A friend tapped me to bring some thoughts from the private account over to the public account, so here we are, a rare instance where my Yelling About Research Ethics Corner goes public.
and also by this good thread: https://twitter.com/thatgirljj/status/1199368822966218752
Thinking over all of this today reminded me of a discussion I had recently with a scientist who worked in autonomous vehicle research long ago but has gone on to other unrelated research pursuits. Still, we ended up talking a bit about the cars.
This scientist hasn't been near autonomous vehicles since long before they hit the public roadways. But, he told me, he still thinks pretty much every day about the legacy of that very early research he did.
He thinks a lot about the changes that autonomous vehicles have brought and will bring to our society. He clearly believes that overall the good will outweigh the bad, but he knows that the bad is there, and real, and already has a body count.
He did amazing research before that and amazing research since, and he could easily move on and never think about the cars again, but he understands the scope of his responsibility, that he owes it to the world to care about the ripple effects of his work even in others' hands.
It was clear to me that this still weighs on him, and affects how he approaches his work today, even in totally unrelated areas.
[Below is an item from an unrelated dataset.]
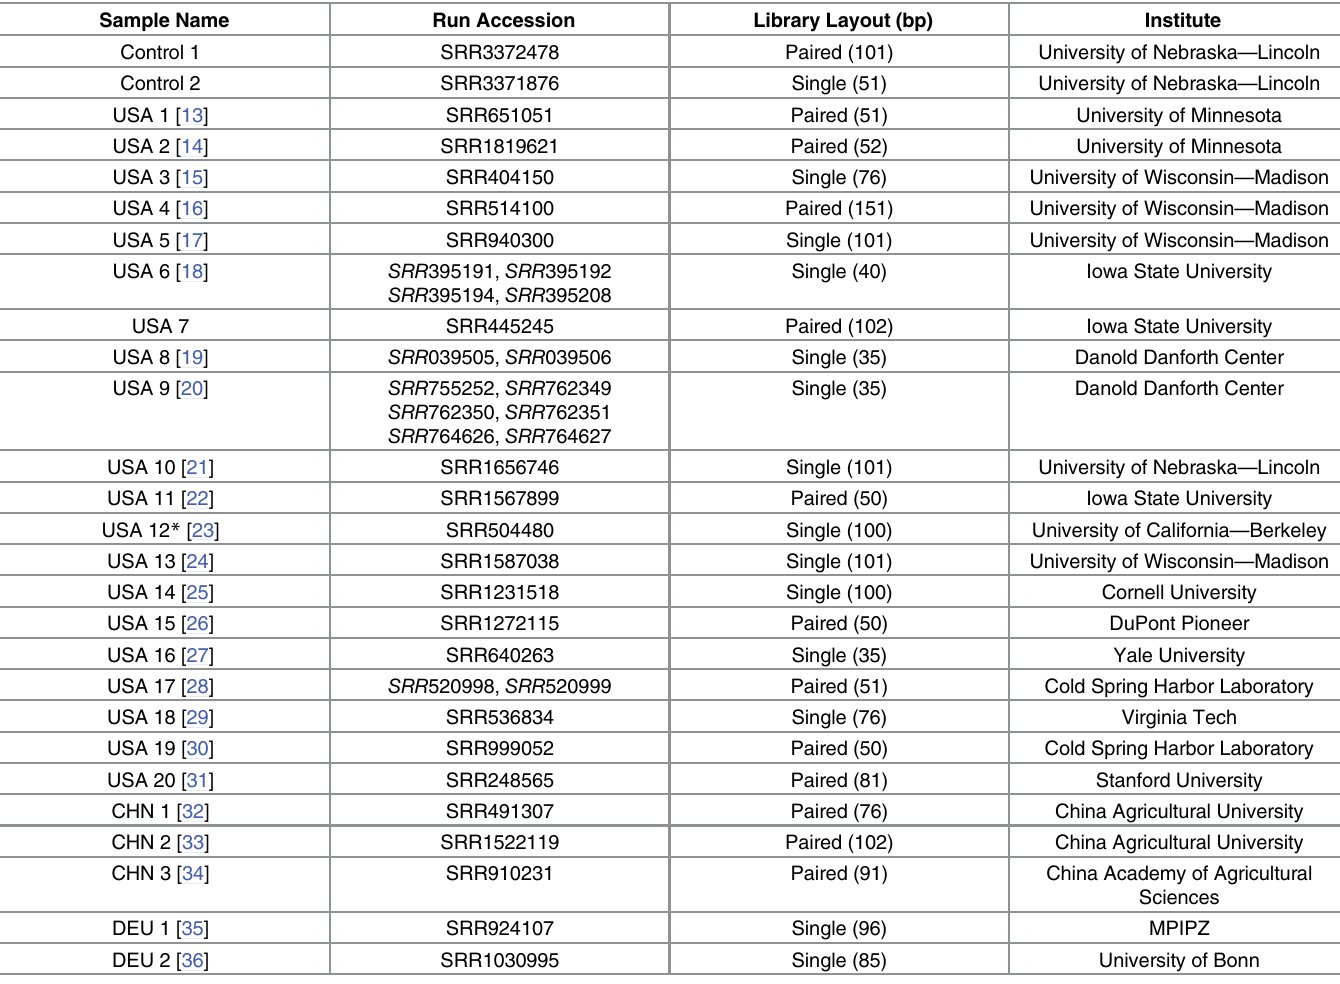
Table 1. B73 RNA-seq data sets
He gets the big picture, having seen that early work grow in ways that would have been hard to imagine at the time.
As someone who works with research ethics issues professionally, that's the kind of understanding that I don't know how to teach or train. "Make friends with your IRB" doesn't begin to touch it, for all the reasons the thread above notes.
As administrative staff, I can lecture myself hoarse about "think about whether the de-identified data you're working with could have ripple effects that will kill Chechnyan queer people" but that doesn't have the impact that hearing from a researcher like this would.
So I'm musing, idly at this point, about whether what we really need is to find researchers like this one, who understand these issues intimately from lived experience, and to try to get them to help develop/lead our ethics education. Not that anyone has the time, but...maybe?
I wish I had a conclusion here, but I really don't, except that that conversation was a really good reminder that it can be easy to think that researchers Don't Get It, but there are many who absolutely do, and there's got to be some way to amplify that hard-earned wisdom.
And also that for god's sake, to go back to that initial link, if you're doing genetic research these days and you're not having Real Damn Serious discussions about the ripple effects of the information you're collecting/storing/publishing...fix that. ASAP.